START DOCUMENT SECTION
Just drill your drain as low as you can (determined by diameter of the hole-to-be, as noted above). Then, establish your dead pool elevation with a standpipe between the bulkhead and strainer. A little piece of schedule 40 PVC pipe serves well on a 3/4" bulkhead / strainer rig. This way, it's super easy to modify water level - just cut off a little of that standpipe, or slap in a longer piece. *No screw, no glue, just push it in and pull it out.* And, you'll never kick yourself for drilling your hole too high - it's as low as you ever could have made it.

If you wanna get fancy you can put a few smaller holes or slits at the bottom of the standpipe, to not just drain from the surface but also draw from near the bottom. This is more important in deeper-water setups, or with messy eaters like turtles.

Hopefully this is all clear. Other have success doing other stuff, but all this is what works best for me. I have screwed up most everything at least once. What I've given here is the emergent wisdom of a whole lot of messing around.

Good luck!


----------



## varanoid (Jan 21, 2011)

Socratic Monologue said:


> Be aware that taping/doping plastic threads is advised against by manufacturers. It makes it much easier to overtighten the fitting and split it. Yes, many/most people use tape or pipe dope. I do sometimes, too. Sometimes I use plumber's lubricant, too. Sometimes I split fittings. I'm kind of a lummox when I'm doing this sort of thing, though.
> 
> I usually use threaded bulkheads and fittings (lots of aquarium and swimming pool experience, but I don't put drains on my frog vivs). This is mostly for ease of installation. Threaded fittings can be tightened during installation, but when I blow my first try on slip fittings, it is a lot of work to redo it.
END DOCUMENT SECTION
START EXTRACTED RECORDS
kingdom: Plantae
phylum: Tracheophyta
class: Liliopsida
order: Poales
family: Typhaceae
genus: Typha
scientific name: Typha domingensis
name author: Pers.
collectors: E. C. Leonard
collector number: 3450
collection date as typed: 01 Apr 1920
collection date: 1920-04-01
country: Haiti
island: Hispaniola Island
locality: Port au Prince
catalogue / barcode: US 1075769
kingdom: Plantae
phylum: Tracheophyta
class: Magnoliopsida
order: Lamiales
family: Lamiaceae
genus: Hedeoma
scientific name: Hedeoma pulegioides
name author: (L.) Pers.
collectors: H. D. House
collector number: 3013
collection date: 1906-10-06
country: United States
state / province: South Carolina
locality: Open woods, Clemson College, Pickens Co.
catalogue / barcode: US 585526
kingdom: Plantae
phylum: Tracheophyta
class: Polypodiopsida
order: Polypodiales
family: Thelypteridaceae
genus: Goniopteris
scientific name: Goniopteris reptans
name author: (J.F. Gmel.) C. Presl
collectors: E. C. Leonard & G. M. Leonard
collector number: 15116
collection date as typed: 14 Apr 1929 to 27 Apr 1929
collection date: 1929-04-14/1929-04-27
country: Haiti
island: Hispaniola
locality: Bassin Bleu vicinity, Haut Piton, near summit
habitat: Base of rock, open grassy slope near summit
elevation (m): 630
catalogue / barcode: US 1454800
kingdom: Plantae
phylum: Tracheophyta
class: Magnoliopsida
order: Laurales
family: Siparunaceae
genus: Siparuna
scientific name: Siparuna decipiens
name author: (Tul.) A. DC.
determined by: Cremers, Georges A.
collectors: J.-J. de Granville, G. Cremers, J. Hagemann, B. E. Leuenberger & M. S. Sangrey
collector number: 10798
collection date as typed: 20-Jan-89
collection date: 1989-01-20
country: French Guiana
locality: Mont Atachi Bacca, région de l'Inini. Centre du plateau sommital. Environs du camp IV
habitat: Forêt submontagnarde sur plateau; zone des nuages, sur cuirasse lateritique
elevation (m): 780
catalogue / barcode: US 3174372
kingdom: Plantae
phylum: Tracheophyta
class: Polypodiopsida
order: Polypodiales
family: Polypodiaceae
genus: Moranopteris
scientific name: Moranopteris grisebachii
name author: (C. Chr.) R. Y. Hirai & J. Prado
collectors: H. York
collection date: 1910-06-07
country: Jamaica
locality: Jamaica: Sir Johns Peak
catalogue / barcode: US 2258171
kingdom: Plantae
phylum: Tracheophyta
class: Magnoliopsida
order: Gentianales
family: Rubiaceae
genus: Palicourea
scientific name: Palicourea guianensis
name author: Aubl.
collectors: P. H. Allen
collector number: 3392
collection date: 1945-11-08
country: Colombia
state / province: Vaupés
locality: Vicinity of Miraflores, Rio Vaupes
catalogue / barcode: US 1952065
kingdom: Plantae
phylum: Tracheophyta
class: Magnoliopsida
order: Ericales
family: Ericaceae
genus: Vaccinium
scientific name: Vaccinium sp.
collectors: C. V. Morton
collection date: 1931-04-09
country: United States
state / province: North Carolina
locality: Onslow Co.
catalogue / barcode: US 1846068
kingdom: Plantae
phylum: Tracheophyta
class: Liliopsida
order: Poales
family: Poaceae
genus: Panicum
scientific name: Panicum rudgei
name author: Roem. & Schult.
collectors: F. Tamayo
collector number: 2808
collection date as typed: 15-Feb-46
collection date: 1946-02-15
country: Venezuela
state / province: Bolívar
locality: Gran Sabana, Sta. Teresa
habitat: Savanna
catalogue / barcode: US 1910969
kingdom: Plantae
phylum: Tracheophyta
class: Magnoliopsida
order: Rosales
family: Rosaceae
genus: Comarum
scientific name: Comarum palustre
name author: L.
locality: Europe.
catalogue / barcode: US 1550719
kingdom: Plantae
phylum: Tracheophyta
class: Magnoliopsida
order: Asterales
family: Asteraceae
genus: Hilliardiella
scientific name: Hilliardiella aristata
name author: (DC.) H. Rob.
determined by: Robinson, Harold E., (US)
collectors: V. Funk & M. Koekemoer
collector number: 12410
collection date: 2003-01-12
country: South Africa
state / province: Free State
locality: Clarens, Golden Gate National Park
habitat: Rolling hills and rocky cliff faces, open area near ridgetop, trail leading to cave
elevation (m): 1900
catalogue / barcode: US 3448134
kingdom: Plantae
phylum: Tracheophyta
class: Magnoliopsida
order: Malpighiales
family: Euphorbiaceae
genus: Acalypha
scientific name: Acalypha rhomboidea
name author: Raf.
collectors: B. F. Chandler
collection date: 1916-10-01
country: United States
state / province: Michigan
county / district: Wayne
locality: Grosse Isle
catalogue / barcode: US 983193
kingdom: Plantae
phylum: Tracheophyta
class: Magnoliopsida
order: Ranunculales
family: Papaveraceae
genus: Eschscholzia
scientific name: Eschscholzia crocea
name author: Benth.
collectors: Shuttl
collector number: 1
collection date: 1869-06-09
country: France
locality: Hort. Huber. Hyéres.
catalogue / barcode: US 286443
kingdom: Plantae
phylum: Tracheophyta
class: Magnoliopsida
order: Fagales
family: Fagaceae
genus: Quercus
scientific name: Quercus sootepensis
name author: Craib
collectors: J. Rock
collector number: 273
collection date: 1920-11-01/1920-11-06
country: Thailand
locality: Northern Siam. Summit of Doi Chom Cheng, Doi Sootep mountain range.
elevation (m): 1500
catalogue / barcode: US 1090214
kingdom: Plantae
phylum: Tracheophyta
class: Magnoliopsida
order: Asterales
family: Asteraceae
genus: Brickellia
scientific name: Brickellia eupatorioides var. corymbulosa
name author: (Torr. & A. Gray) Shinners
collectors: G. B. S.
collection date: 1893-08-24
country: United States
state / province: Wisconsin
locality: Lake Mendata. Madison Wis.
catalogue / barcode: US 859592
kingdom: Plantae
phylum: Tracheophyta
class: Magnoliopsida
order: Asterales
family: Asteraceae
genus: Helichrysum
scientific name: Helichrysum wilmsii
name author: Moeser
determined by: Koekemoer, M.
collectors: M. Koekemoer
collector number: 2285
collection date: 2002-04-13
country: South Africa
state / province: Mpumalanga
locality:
END EXTRACTED RECORDS
§ GOAL OF THE EXERCISE
Carry on the forum thread about drilling drains and fitting bulkheads, starting right after its last sentence.

§ RESULT OF THE TASK
> 
> ...


I've never considered using pipe dope before for any of the animal applications that have arisen. Have you used pipe dope in an animal application? I've never used it because Teflon has worked just fine in every application I've used. Hand tighten in most applications. No need to crank on it. Cranking on it will damage the threads and thus the integrity of the joint/union of two pieces.


Also on a completely unrelated dart frog note, I reuse bulkheads a lot. Sometimes the gasket needs to be replaced, but that is it.


----------



## Socratic Monologue (Apr 7, 2018)

varanoid said:


> I've never considered using pipe dope before for any of the animal applications that have arisen. Have you used pipe dope in an animal application? I've never used it because Teflon has worked just fine in every application I've used. Hand tighten in most applications. No need to crank on it. Cranking on it will damage the threads and thus the integrity of the joint/union of two pieces.
> 
> 
> Also on a completely unrelated dart frog note, I reuse bulkheads a lot. Sometimes the gasket needs to be replaced, but that is it.


I have not personally used pipe dope. Teflon tape is what most people use, I think, but it can/does make it much easier to split fittings (it bulks up the diameter of the female fitting more than the male fitting is sized to handle). I mentioned it because Okapi strongly implied that this is a new skill set in the learning phase; splitting PVC fittings is something that happens most to the inexperienced. And, I gave this advice as someone who is himself kind of a bull in a china shop sometimes, so people who don't see themselves that way might not find the 'no tape' advice useful. None of this has to be 'up to code', so whatever works is best.

I agree that bulkheads in a typical frog drainage application probably are worth reusing with a new gasket. Reef tanks get a lot of crusty precipitate on everything, so I woudn't ever reuse them in saltwater applications. I'm not sure how a paludarium would gum up a fitting -- not too badly, perhaps.


----------



## davecalk (Dec 17, 2008)

Jgrag had a great post with lots of wisdom behind it. Using a stand pipe with slits in the bottom with the stand pipe not being glued in is a great tip. 



varanoid said:


> I've never considered using pipe dope before for any of the animal applications that have arisen. Have you used pipe dope in an animal application? I've never used it because Teflon has worked just fine in every application I've used. Hand tighten in most applications. No need to crank on it. Cranking on it will damage the threads and thus the integrity of the joint/union of two pieces.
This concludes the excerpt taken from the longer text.